(Stored data)
=== Section Start ===

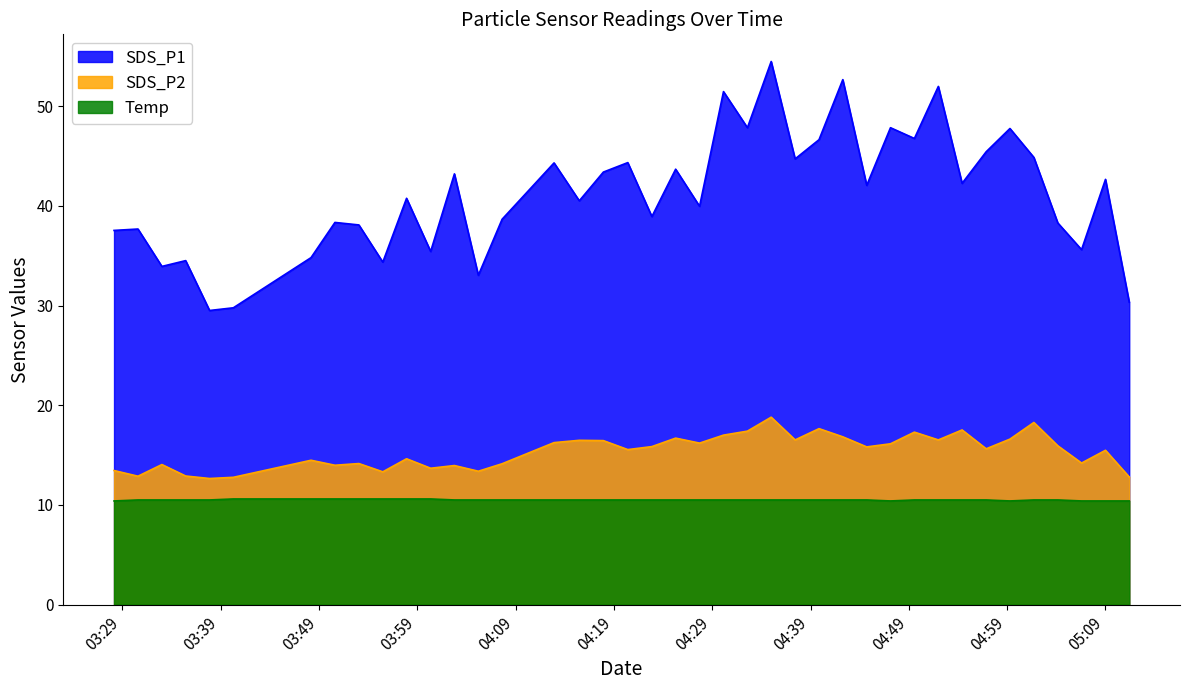

True or false: SDS_P1 has a value of 9.5 at 2022/12/22 03:35:27.

False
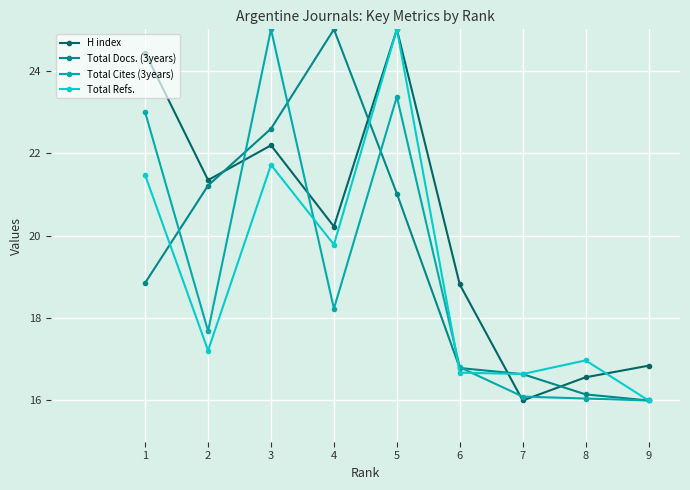

How many lines are shown in the chart?

4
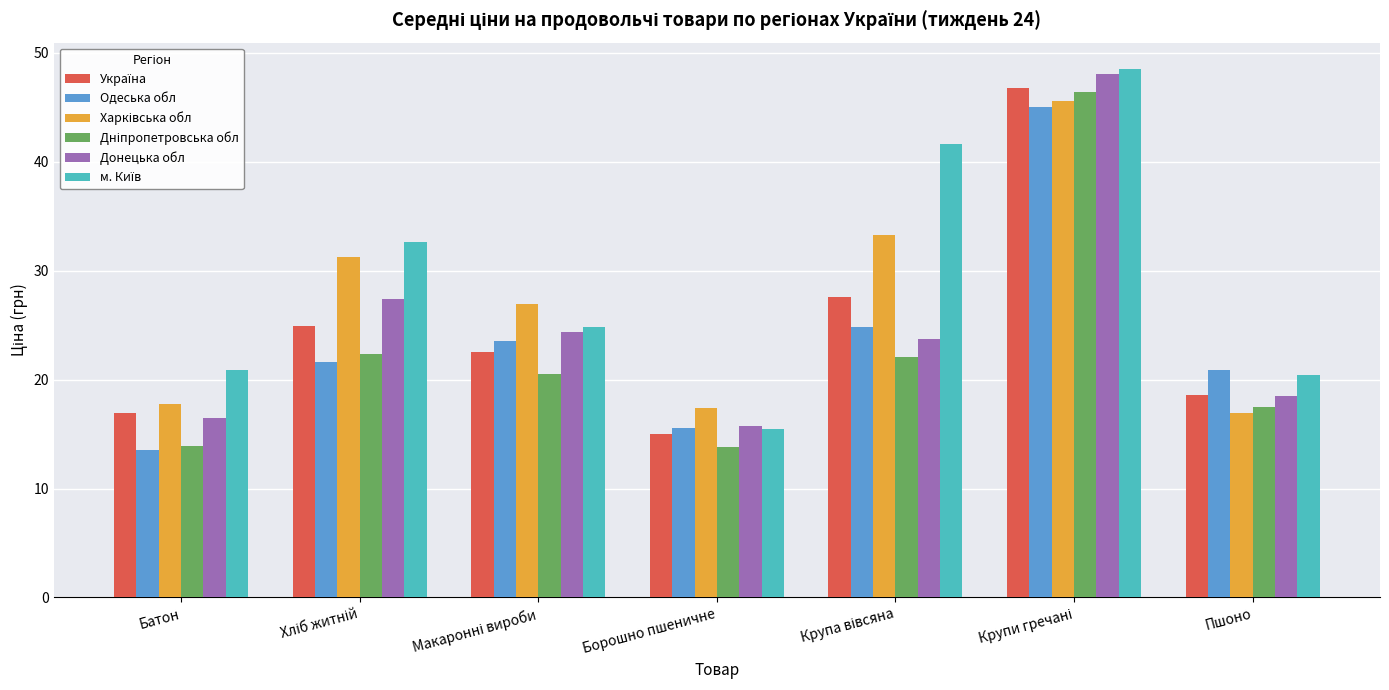

Count the number of categories in the chart.

7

=== Section End ===

- Work task:
Please copy out every line of the items above word for word, leaving out the pictures.

- Task result:
True or false: SDS_P1 has a value of 9.5 at 2022/12/22 03:35:27.

False

How many lines are shown in the chart?

4

Count the number of categories in the chart.

7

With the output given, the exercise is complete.